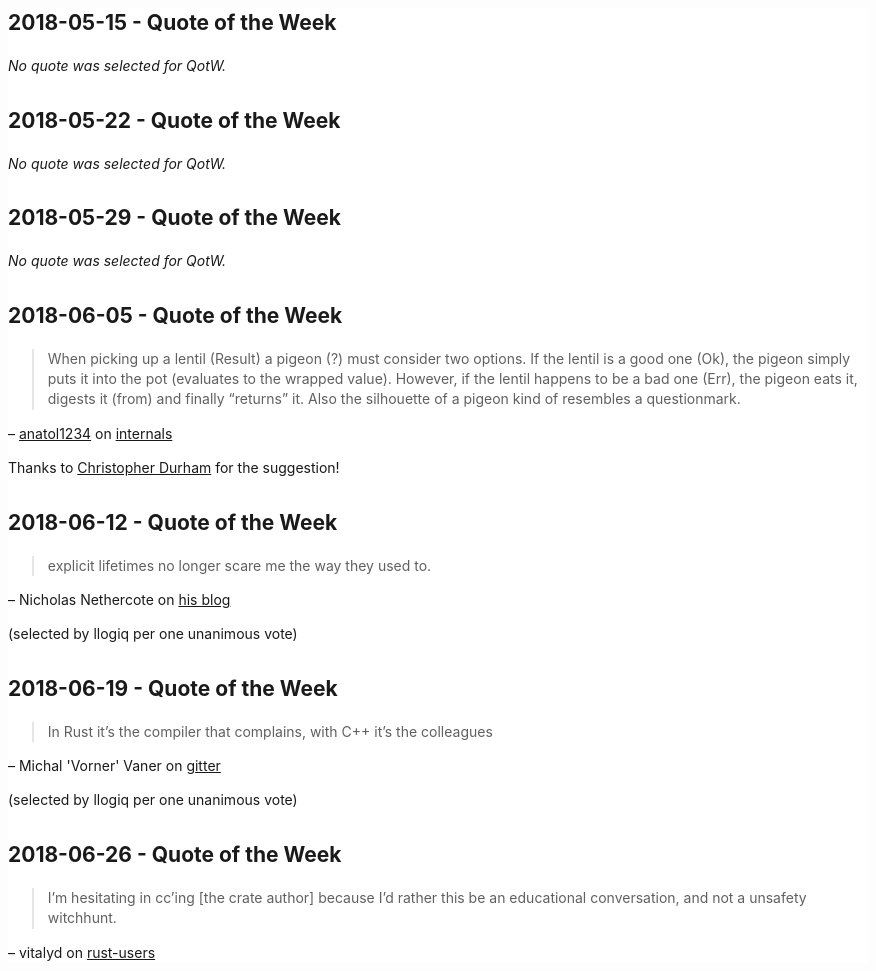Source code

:
## 2018-05-15 - Quote of the Week

*No quote was selected for QotW.*


## 2018-05-22 - Quote of the Week

*No quote was selected for QotW.*


## 2018-05-29 - Quote of the Week

*No quote was selected for QotW.*


## 2018-06-05 - Quote of the Week

> When picking up a lentil (Result) a pigeon (?) must consider two options. If the lentil is a good one (Ok), the pigeon simply puts it into the pot (evaluates to the wrapped value). However, if the lentil happens to be a bad one (Err), the pigeon eats it, digests it (from) and finally “returns” it. Also the silhouette of a pigeon kind of resembles a questionmark.

– [anatol1234](https://users.rust-lang.org/u/anatol1234) on [internals](https://internals.rust-lang.org/t/bikeshed-a-consise-verb-for-the-operator/7289/77)

Thanks to [Christopher Durham](https://users.rust-lang.org/u/cad97) for the suggestion!


## 2018-06-12 - Quote of the Week

> explicit lifetimes no longer scare me the way they used to.

– Nicholas Nethercote on [his blog](https://blog.mozilla.org/nnethercote/2018/06/05/how-to-speed-up-the-rust-compiler-some-more-in-2018)

(selected by llogiq per one unanimous vote)


## 2018-06-19 - Quote of the Week

> In Rust it’s the compiler that complains, with C++ it’s the colleagues

– Michal 'Vorner' Vaner on [gitter](https://gitter.im/rust-lang/rust?at=5b212b1a37a2df7bed398c7c)

(selected by llogiq per one unanimous vote)


## 2018-06-26 - Quote of the Week

> I’m hesitating in cc’ing [the crate author] because I’d rather this be an educational conversation, and not a unsafety witchhunt.

– vitalyd on [rust-users](https://users.rust-lang.org/t/how-not-to-use-unsafe-code/18170/13)



[Niko]: https://github.com/rust-lang/rust/blob/ad2efdc67d871b18cc984eeb0b8d1d9b38daffb7/src/librustc/middle/infer/higher_ranked/README.md#shortcomings-and-correctness
[@horse_rust]: https://twitter.com/horse_rust/status/566801735750930432
[serious]: https://www.reddit.com/r/rust/comments/2xl9fa/meta_definitely_offtopic_what_does_the_bee_rule/cp169jw
[mio]: http://www.hoverbear.org/2015/03/04/getting-acquainted-with-mio/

________

**ACTIVITY**
Looking through the data above, copy out each line in which the string "lang" occurs.

**RESPONSE TO THIS TASK**
– [anatol1234](https://users.rust-lang.org/u/anatol1234) on [internals](https://internals.rust-lang.org/t/bikeshed-a-consise-verb-for-the-operator/7289/77)
Thanks to [Christopher Durham](https://users.rust-lang.org/u/cad97) for the suggestion!
– Michal 'Vorner' Vaner on [gitter](https://gitter.im/rust-lang/rust?at=5b212b1a37a2df7bed398c7c)
– vitalyd on [rust-users](https://users.rust-lang.org/t/how-not-to-use-unsafe-code/18170/13)
[Niko]: https://github.com/rust-lang/rust/blob/ad2efdc67d871b18cc984eeb0b8d1d9b38daffb7/src/librustc/middle/infer/higher_ranked/README.md#shortcomings-and-correctness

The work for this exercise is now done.